>>>>
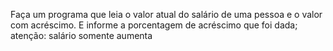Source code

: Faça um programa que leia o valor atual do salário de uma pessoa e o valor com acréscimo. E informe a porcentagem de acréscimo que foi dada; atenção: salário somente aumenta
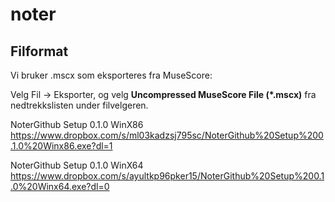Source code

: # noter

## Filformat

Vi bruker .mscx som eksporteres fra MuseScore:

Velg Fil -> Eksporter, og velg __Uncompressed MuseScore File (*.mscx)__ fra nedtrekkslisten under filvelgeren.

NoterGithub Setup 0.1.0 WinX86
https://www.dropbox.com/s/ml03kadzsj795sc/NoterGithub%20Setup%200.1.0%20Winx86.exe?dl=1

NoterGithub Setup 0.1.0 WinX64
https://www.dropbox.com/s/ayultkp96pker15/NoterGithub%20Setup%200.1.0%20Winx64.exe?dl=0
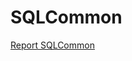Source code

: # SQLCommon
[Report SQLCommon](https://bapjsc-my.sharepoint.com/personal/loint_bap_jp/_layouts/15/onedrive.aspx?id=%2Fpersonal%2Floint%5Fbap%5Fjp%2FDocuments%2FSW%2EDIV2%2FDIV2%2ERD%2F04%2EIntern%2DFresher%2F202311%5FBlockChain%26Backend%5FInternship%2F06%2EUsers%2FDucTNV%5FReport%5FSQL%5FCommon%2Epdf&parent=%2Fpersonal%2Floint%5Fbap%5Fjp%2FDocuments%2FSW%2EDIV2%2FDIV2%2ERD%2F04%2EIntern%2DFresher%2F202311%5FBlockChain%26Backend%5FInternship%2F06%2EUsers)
<<<<
- WRITTEN TASK -
Copy out each line of the records above that includes "mscx".

- ANSWER TO THIS TASK -
Vi bruker .mscx som eksporteres fra MuseScore:
Velg Fil -> Eksporter, og velg __Uncompressed MuseScore File (*.mscx)__ fra nedtrekkslisten under filvelgeren.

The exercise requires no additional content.